Francis Crick, who was credited with discovering the structure of DNA^{[note 1]} (and also one of the earliest descriptions of coiled-coil proteins) described Crick's dogma, a rule about the flow of genetic information from DNA to protein. That flow of information is that DNA is transcribed to mRNA, and the mRNA is in turn translated into protein.

The rule is not a hard physical law that prevents any of the reverse taking place under any circumstances. Reverse transcriptase is able to convert RNA into DNA, which is how retroviruses like HIV can infect human cells. And reverse translate algorithms are used by scientists to derive suitable RNA and DNA sequences from protein sequences. Rather the dogma describes the flow of information from a gene to its functional gene product.

RNA Transcription

When DNA is transcribed into mRNA, an enzyme called RNA transcriptase binds to the DNA. The action of this enzyme is to produce the messenger, or mRNA from the DNA template. mRNA is written, as with DNA, in a 5' to 3' direction. In order for this to happen to produce an mRNA transcript of the DNA template on the sense strand, the RNA transcriptase polymerizes the mRNA using the antisense strand as a template, to which the growing mRNA binds to on the basis of reverse complementarity (Figure 1).

Figure 1: In mRNA transcription, the enzyme RNA transcriptase uses the antisense strand of the DNA of the gene to produce a strand of mRNA that is complementary to the antisense strand. This is because the enzyme can only add ribonucleotides in to the 3' end of the growing mRNA, and also that using the complementary strand as a template will produce an mRNA sequence equivalent to the sense strand of the gene DNA.

Protein Translation

In protein translation, the mRNA produced by RNA transcription is exported from the nucleus to the ribosomes, which are the cell's protein synthesis machinery. Inside the ribosomes there is transmission, or tRNA (Figure 2) which reads the mRNA in the ribosome. Each tRNA molecule has a sequence of three nucleotides that are complementary to the sequence of one of the sixty four possible codons found in mRNA. This allows for the mRNA and tRNA to bind on the basis of base complementarity. Onto this tRNA is also an amino acid, so it is this tRNA molecule that creates the physical link between the codon found in a DNA sequence and the amino acid it encodes for, thus being the basis for the genetic code.

Figure 2: Transmission RNA (tRNA) is a type of RNA that interacts with both the mRNA and the amino acid. By forming an interaction with the mRNA via a sequence of three nucleotides, and containing a specific amino acid, this means that a specific codon (three nucleotide sequence) encodes for a specific amino acid. The tRNA has loops and forms a secondary structure, and like other nucleotide structure, these are formed on the basis of charge complementarity. Because not all tRNA molecules occur at the same frequency, this gives rise to codon frequency, and rare codons may affect the efficiency of protein translation as a result.

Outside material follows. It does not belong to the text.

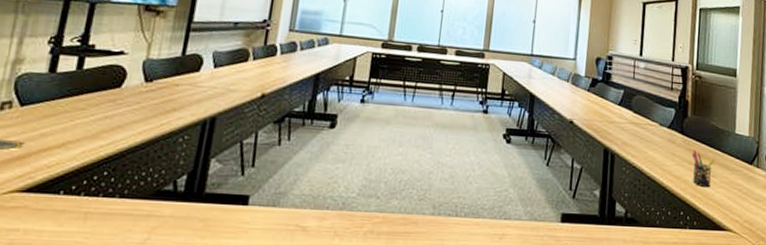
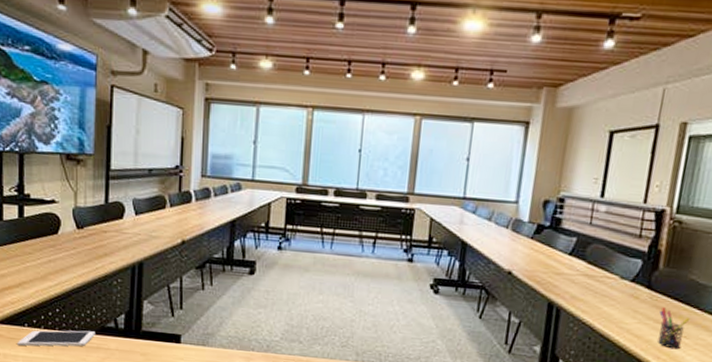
cell phone: none [45,196,148,219] -> present [17,330,95,346]

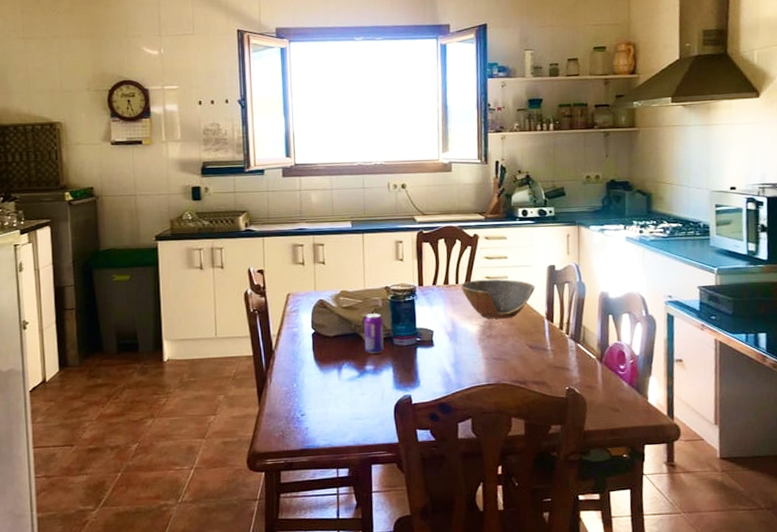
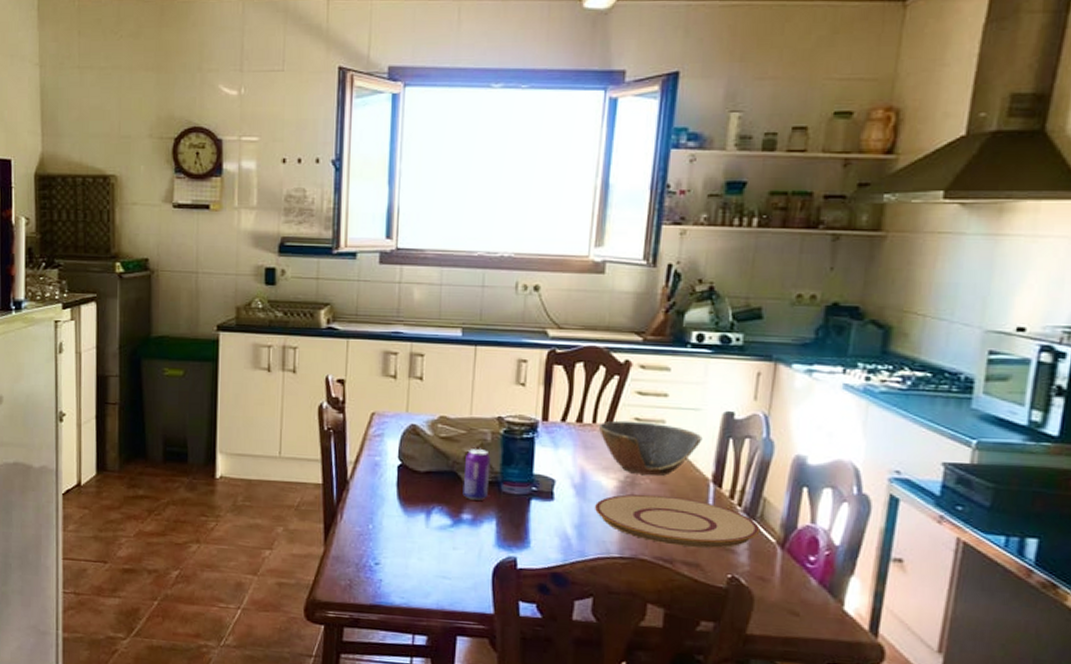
plate: none [464,333,584,370] -> present [594,494,761,548]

During translation, two tRNA molecules will bind to adjacent codons (Figure 3). The two tRNA molecules with amino acids attached to them will bring the amino acids into close proximity with one another. The ribosomes will then attach the amino acids to one another via a peptide bond between the carboxyl group of the first amino acid and the amine group of the second amino acid. Once the peptide bond is made, the first tRNA detaches and the second tRNA attaches to the mRNA, and the process repeats, elongating the growing peptide each time.

Figure 3: During protein translation, tRNA molecules for adjacent codons are drawn into close proximity to one another and allow each amino acid to be added in turn to the growing peptide chain as it is secreted by the ribosome. Because tRNA molecules are brought into proximity during this process, this gives rise to a phenomenon of codon-pair frequency, and rare codon pairs may, like rare codons, affect the efficiency of protein translation.

Crick's dogma is a succinct explanation of the complex process of how a gene found in an organism becomes a functional protein.

1. Francis Crick, James Watson and Maurice Wilkins won the Nobel Prize for the discovery of the structure of DNA. Many cite the importance of the work of Rosalind Franklin to this discovery, as it was Crick and Watson's access to her unpublished results that allowed their breakthrough. Franklin died before the Nobel Prize (which are not awarded posthumously) was awarded, so she was unrecognized in her lifetime, and as a woman scientist in the mid 20th century was a victim of the sexism of her era.